A bull call spread is a vertical spread that profits when the underlying asset rises. It is constructed by buying a call option at a lower strike price and selling a call at a higher strike, both with the same expiration. The trade costs a net debit – the premium paid for the lower-strike call exceeds the premium collected from the higher-strike call.
This is a risk-defined strategy with capped profit and capped loss, suited to traders with a moderately bullish outlook who want to reduce the cost of buying a call outright.
Setup#
| Leg | Action | Strike |
|---|---|---|
| Long call | Buy | Lower (closer to current price) |
| Short call | Sell | Higher (further from current price) |
Both options share the same expiration date and underlying asset.
Payoff Profile#
| Metric | Formula |
|---|---|
| Max profit | Strike width - net debit |
| Max loss | Net debit paid |
| Breakeven | Lower strike + net debit |
Maximum profit is reached if the underlying finishes at or above the higher strike at expiration. Maximum loss occurs if the underlying finishes at or below the lower strike (both options expire worthless).
When to Use#
- Moderately bullish outlook – you expect a rise but not an explosive move.
- Cost reduction – cheaper than buying a naked call, at the expense of capped profit.
- Low implied volatility – debit spreads are more attractive when IV is low, since you pay less premium overall.
Relationship to Other Spreads#
The bull call spread is the debit counterpart of the bull put spread – both are bullish vertical spreads, but the bull call is entered for a debit while the bull put is entered for a credit.
Its bearish mirror is the bear call spread (credit, bearish). The other debit vertical is the bear put spread (debit, bearish).
Key Risks#
- Time decay works against you – as a net debit position, theta erodes the spread’s value if the underlying doesn’t move.
- Capped profit – a rally above the higher strike yields no additional gain.
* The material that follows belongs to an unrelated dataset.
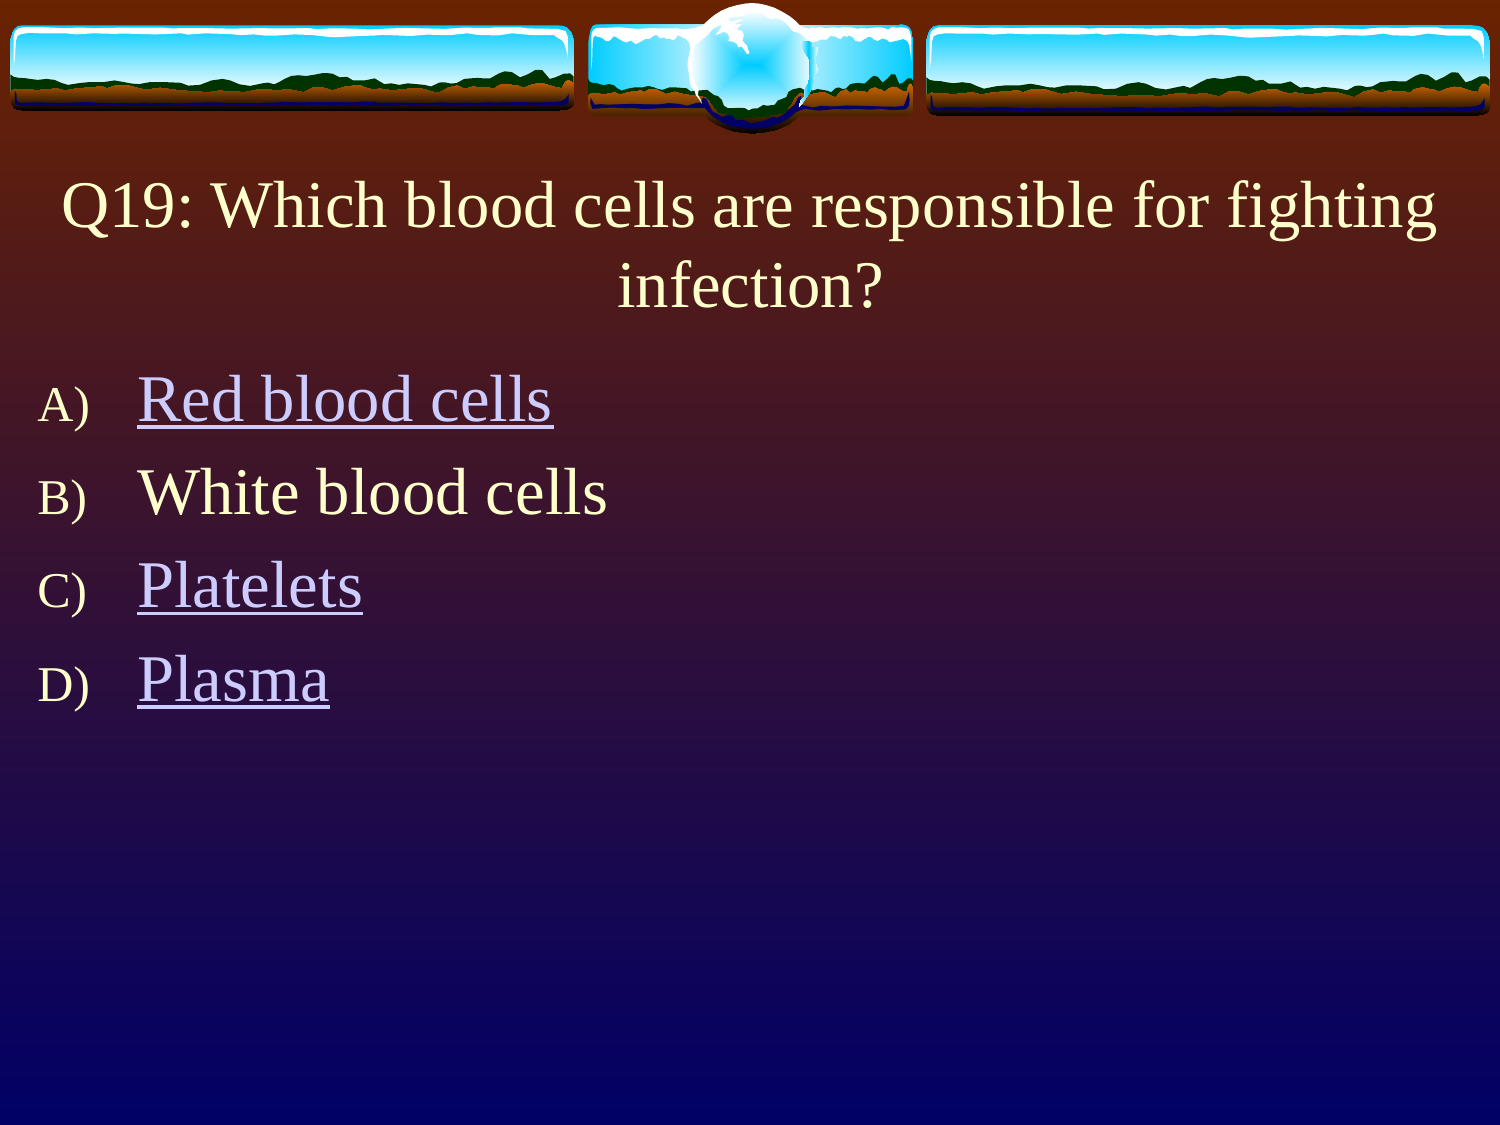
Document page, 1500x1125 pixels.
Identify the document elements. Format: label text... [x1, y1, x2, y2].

- Greeks exposure – the position has positive delta (bullish), negative theta (time decay hurts), and positive vega (benefits from rising volatility).
DeFi Context#
Bull call spreads can be constructed on-chain through options protocols like Lyra, Hegic, or Opyn by combining two call positions at different strikes. They can also be approximated using concentrated liquidity pool positions on AMMs – see emulating option strategies for details. The tokenized equivalent of a bullish spread is the bull bet.